The 12th Judicial District Adult Treatment Drug Court (ATDC) Expansion Project will expand and enhance access and availability of the ATDC program for 200 (40 annually) adult defendants/ offenders with a primary substance use disorder (SUD) diagnosis in six (6) rural Appalachian counties. The project will establish 40 new treatment slots and provide the evidence-based Matrix Model for Criminal Justice Settings, Seeking Safety, MRT, DBT, MAT, and recovery supports.
The project’s catchment area (Bledsoe, Franklin, Grundy, Marion, Rhea, and Sequatchie counties) epitomizes rural Appalachia. It is an area locals know as “the other side of the mountain” and is steeped with poverty, economic stagnation, educational inequities, limited/no access to services, lack of transportation, and a rising number of persons involved in the justice system needing comprehensive SUD/co-occurring mental health disorder (COD) treatment. All six counties are designated as a High Intensity Drug Trafficking Area, and 1 in 5 local offenses are substance related. The focus population is expected to be primarily male (60%), ages 18 to 60, white (98%). Veterans comprise 9% of the adult population and are at high risk for SUD/COD. In the existing ATDC program, 64% of people enrolled for substance abuse have a co-occurring mental illness. Some of the greatest local gaps in services that the project will address include: limited availability of local treatment services, limited training and coordination for local law enforcement and social service providers, and limited drug court treatment slots.

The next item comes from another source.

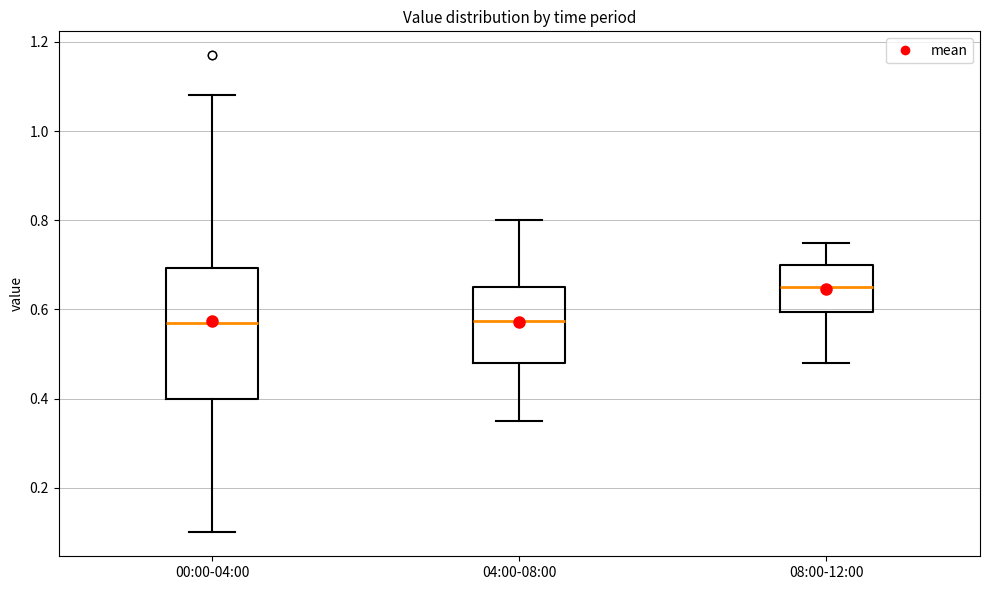

Which box has the highest median line?

08:00-12:00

Project goals and measurable objectives include: (1) Expand/Enhance access and availability of ATDC services for offenders/defendants with SUD—establish 40 new treatment slots; expand/enhance a culturally competent team of therapy, case management, outreach, education, peer support, and evaluation staff, with background/experience/training in behavioral health, including Matrix and specialty SUD and mental health assessments/treatments; establish and provide treatment for 200 participants; expand/enhance services with Matrix Model for Criminal Justice Settings, complemented as appropriate by Seeking Safety, Moral Reconation Therapy (MRT), Dialectical Behavioral Therapy (DBT) and Medication Assisted Treatment (MAT); (2) Expand/Enhance the existing infrastructure and capacity to increase and sustain increased access to ATDC—establish an advisory council with community/consumer representation; establish/maintain telehealth capability; develop/sustain community linkages; educate 500 law enforcement, judicial, medical, social services, and other community partners; (3) Improve outcomes for offenders/defendants with SUD or co-occurring disorders—reduce substance use by 70%; increase abstinence from substance use by 70%; reduce costs related to SUD/COD by 35%; reduce mental health symptomatology by 50%, 90% clean urine screens; 80% retention in treatment; (4) Develop and disseminate a thoroughly documented service model for replication in other rural areas across the state and the nation—conduct a comprehensive evaluation, track/assess and reduce subpopulation disparities, produce manuals, materials, publications, etc.